Consigne 1 →
Relevez, dans le passage sur Saint James, toutes les villes où sont établies les entreprises de maille circulaire auxquelles la marque confie la fabrication du tissu de coton.
Consigne 2 →
Répondez brièvement aux questions suivantes à partir du passage sur Saint James.
(a) Quelle part de la production de laine est coupée ?
(b) Combien de personnes compte l'équipe interne chargée du stylisme ?
(c) Quel article Saint James a-t-elle conçu en collaboration avec Rondineau ?

Extrait proposé →
_____
Compte tenu des volumes produits, plusieurs panneaux de laine ou de coton sont superposés pour former un matelas permettant une coupe en épaisseur avec le patronage voulu. La laine est rarement coupée, seulement 20 % de la production, car chez Saint James on préfère de loin le tricotage en forme intégrale. En revanche, la pratique du matelassage et de la coupe à la scie est utilisée pour le coton qui peut être façonné en coupé-cousu. Il n’est pas tissé chez Saint James qui fait appel à des entreprises françaises spécialistes de la maille circulaire qui sont situées à Roanne, Troyes ou Mazamet et qui livrent le tissu en rouleaux. Lorsqu’il s’agit du coton marinière avec ses fameuses rayures, les rouleaux sont déroulés en laizes et chacune est superposée aux précédentes pour former le matelas. À chaque couche, le tissu est repéré et fixé au moyen d’aiguilles pour que les rayures soient parfaitement alignées avant la coupe.

La confection

Avant de parler confection ou de montage des vêtements, il faut souligner que tout le stylisme est imaginé et développé en interne par une équipe d’une vingtaine de personnes guidées par une directrice de collection. Parfois des stylistes extérieurs viennent prêter main forte à l’équipe à l’instar de Marie Marot pour une collection cosignée. Parfois, ce sont de très grands noms de la mode qui mettent en lumière les rayures de la célèbre marinière, comme Karl Lagerfeld avec son blaser orné d’un logo Saint James apparu dans un magazine de mode allemand.
Mais Saint James côté style, ce sont également des collaborations et des partenariats avec d’autres marques comme Claudie Pierlot pour une collection capsule, Le Slip Français pour ses pulls, Le Bon Marché pour les pulls de Noël du personnel, Rondineau pour une collection de pantoufles rayées, l’artiste Marin Montagut et Obaba pour un drap de plage.
L’implication de l’entreprise au cours de ces dernières années au niveau régional est également très forte comme cette opération remarquée avec les Monuments Nationaux ou encore le fait d’être l’habilleur officiel Des Grandes Voiles du Havre ou du festival musical Papillons de Nuit. Le sport est également un vecteur de communication et d’implication pour la marque qui habille les joueurs et les membres du staff du Stade Malherbe de Caen, club de Ligue 1.
_____
Données fournies →
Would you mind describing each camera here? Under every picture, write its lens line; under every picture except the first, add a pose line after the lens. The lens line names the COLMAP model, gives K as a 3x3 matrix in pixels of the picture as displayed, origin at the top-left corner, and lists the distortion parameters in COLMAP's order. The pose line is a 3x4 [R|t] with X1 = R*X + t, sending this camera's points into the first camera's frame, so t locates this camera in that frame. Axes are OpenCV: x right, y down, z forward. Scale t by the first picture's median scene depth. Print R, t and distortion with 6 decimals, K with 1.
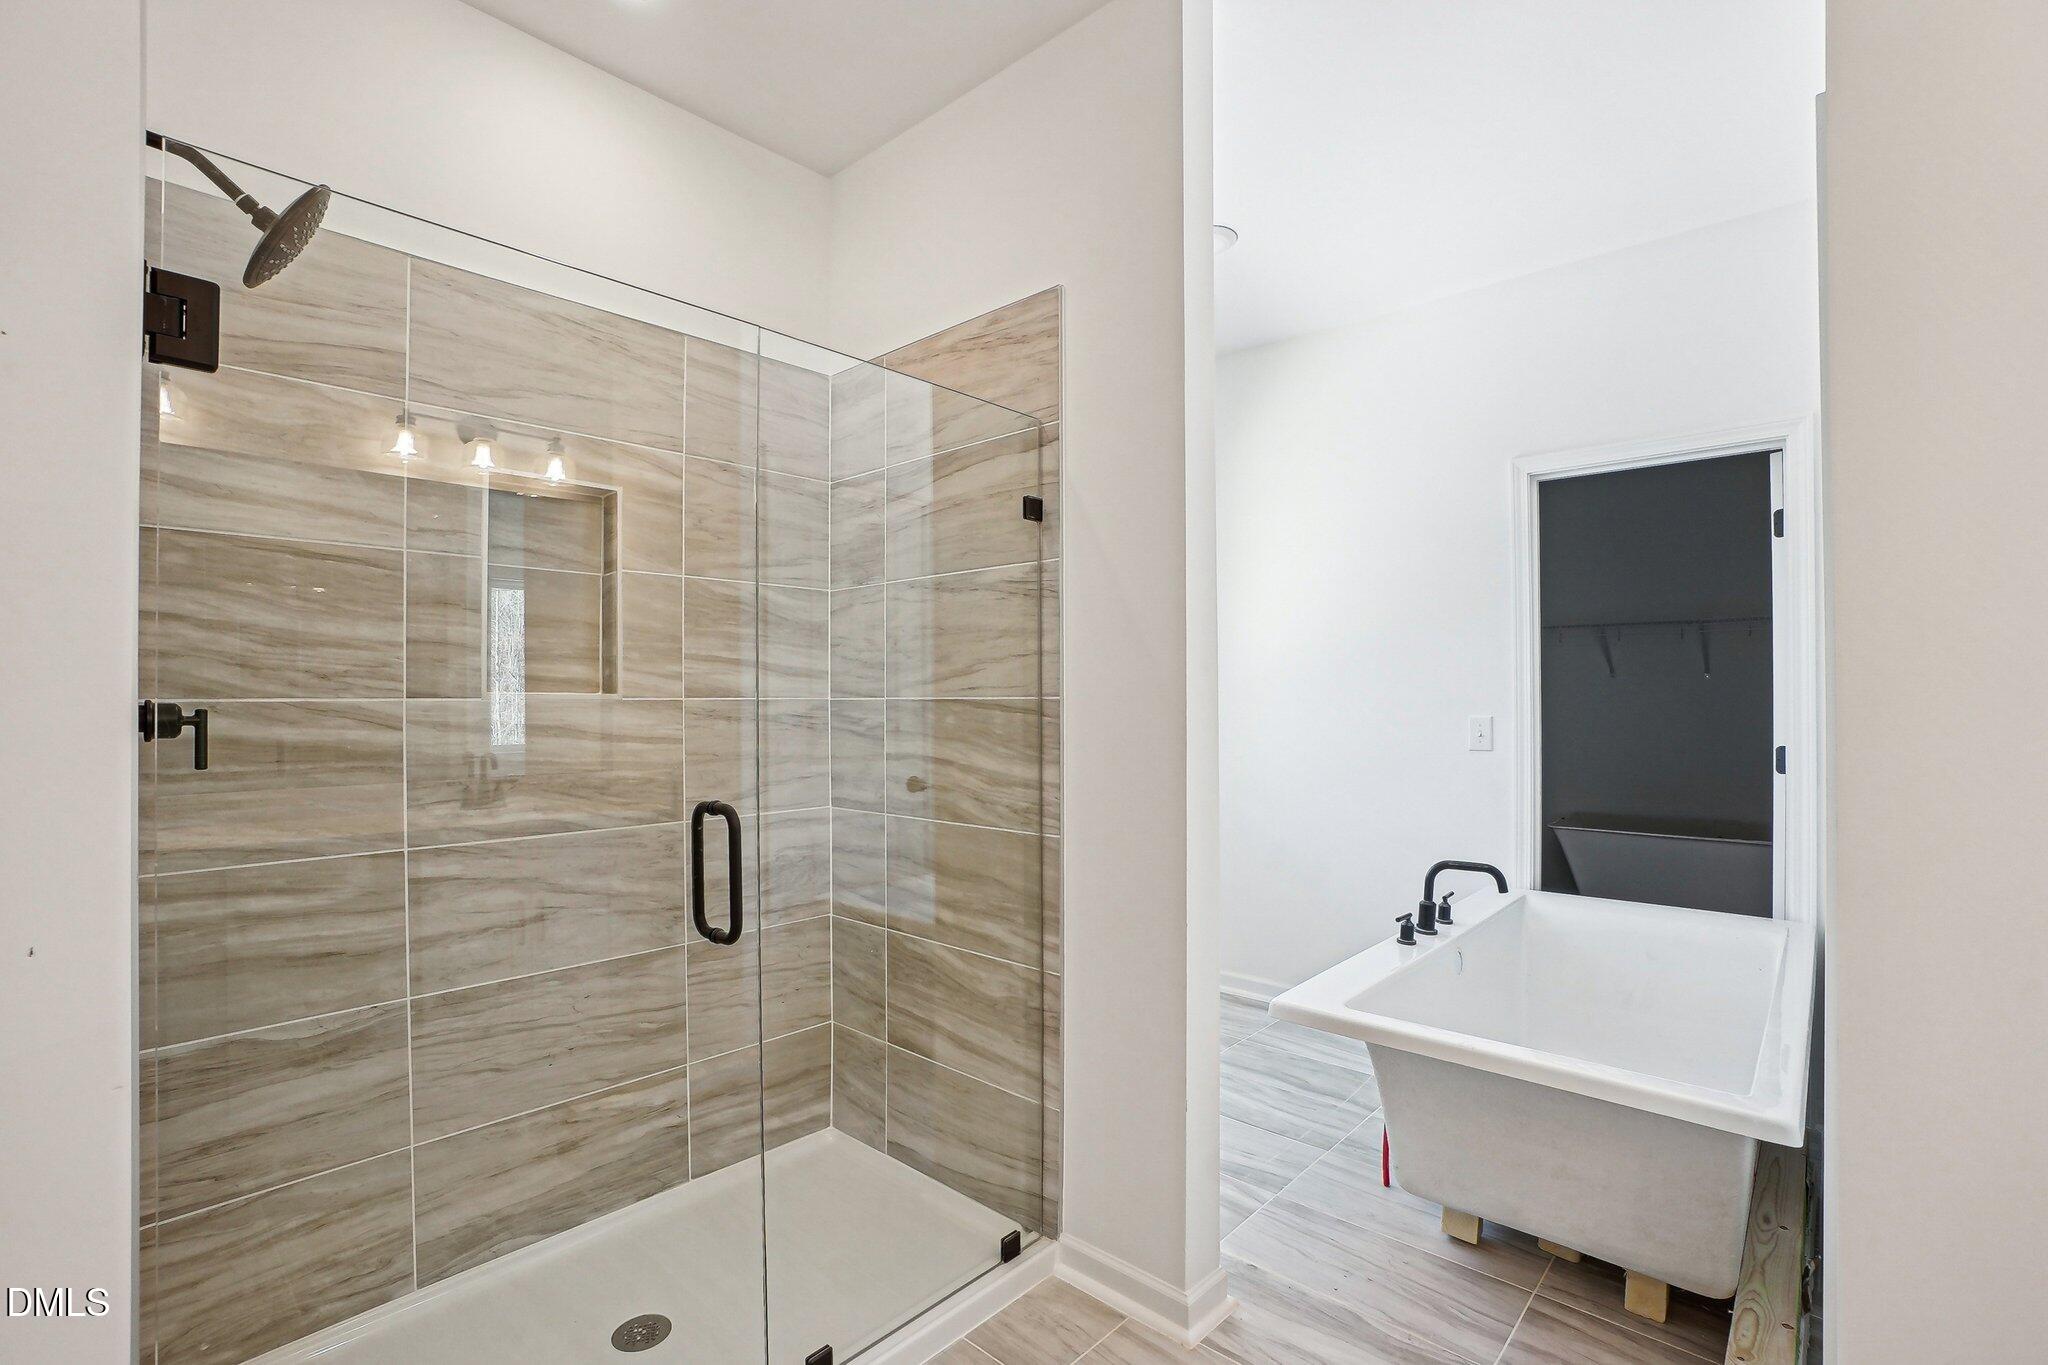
_____
Réponse rédigée 1 →
Roanne, Troyes, Mazamet

Réponse rédigée 2 →
(a) Seulement 20 % de la production.
(b) Une vingtaine de personnes.
(c) Une collection de pantoufles rayées.